SOURCE MATERIAL →
★ ★ ★ ★ ★ ★ ★

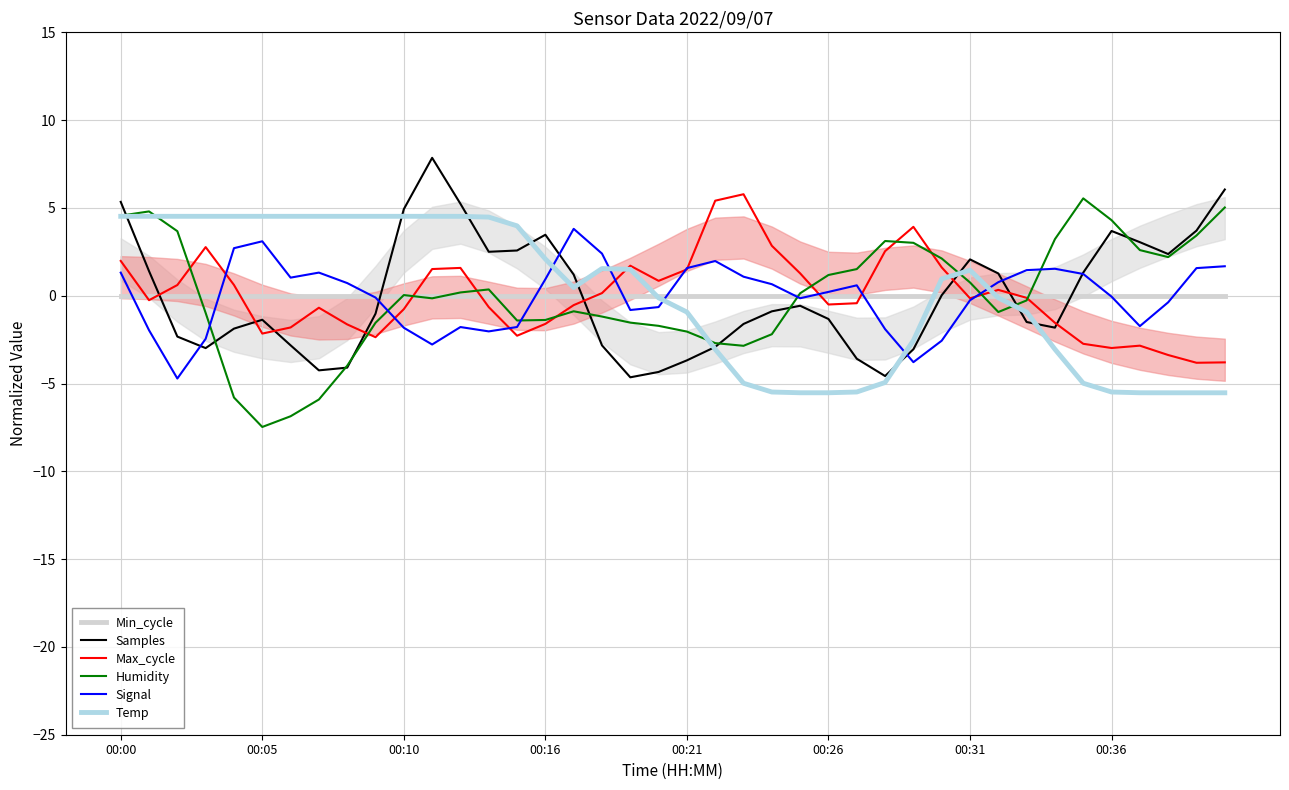

What is the value of the Signal point at the 3rd from the left?

-4.7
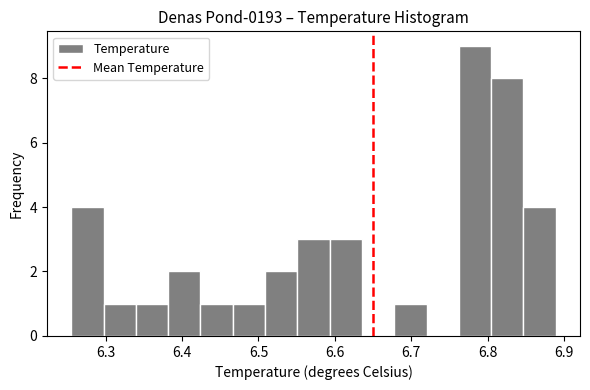

Reading left to right, transcribe this chart: for each bar, give the range it covers on the x-axis and its height. Neither the bar edges nor the heights are printed on the chart, so give them approximately, as read against the axes.

6.26 to 6.30: 4
6.30 to 6.34: 1
6.34 to 6.38: 1
6.38 to 6.42: 2
6.42 to 6.47: 1
6.47 to 6.51: 1
6.51 to 6.55: 2
6.55 to 6.59: 3
6.59 to 6.64: 3
6.64 to 6.68: 0
6.68 to 6.72: 1
6.72 to 6.76: 0
6.76 to 6.80: 9
6.80 to 6.85: 8
6.85 to 6.89: 4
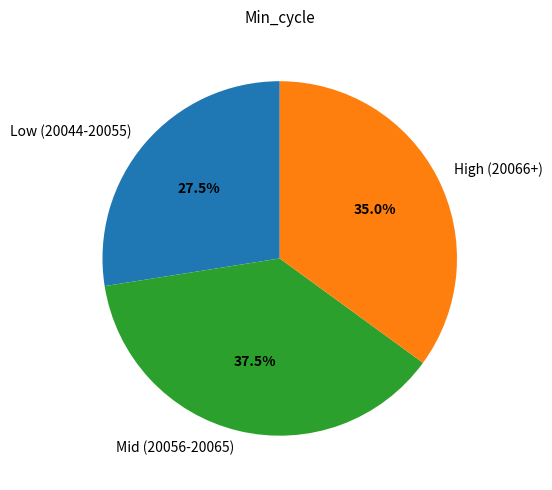

What is the total percentage of High (20066+) and Mid (20056-20065)?

72.5%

★ ★ ★ ★ ★ ★ ★

TASK DIRECTIONS → Gather every line of the material above that contains the word "left", and copy each one as it appears.

RESPONSE AREA →
What is the value of the Signal point at the 3rd from the left?
Reading left to right, transcribe this chart: for each bar, give the range it covers on the x-axis and its height. Neither the bar edges nor the heights are printed on the chart, so give them approximately, as read against the axes.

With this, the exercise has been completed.